● **Work to complete**: Your output must reproduce all the records below precisely and contain no pictures.

━━━ Extracted material ━━━

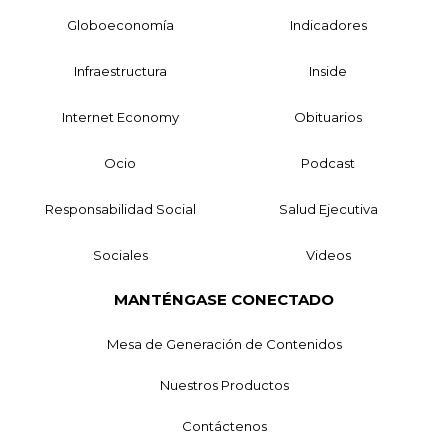
Globoeconomía
Indicadores
Infraestructura
Inside
Internet Economy
Obituarios
Ocio
Podcast
Responsabilidad Social
Salud Ejecutiva
Sociales
Videos
MANTÉNGASE CONECTADO
Mesa de Generación de Contenidos
Nuestros Productos
Contáctenos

━━━

● **Task solution**:
Globoeconomía
Indicadores
Infraestructura
Inside
Internet Economy
Obituarios
Ocio
Podcast
Responsabilidad Social
Salud Ejecutiva
Sociales
Videos
MANTÉNGASE CONECTADO
Mesa de Generación de Contenidos
Nuestros Productos
Contáctenos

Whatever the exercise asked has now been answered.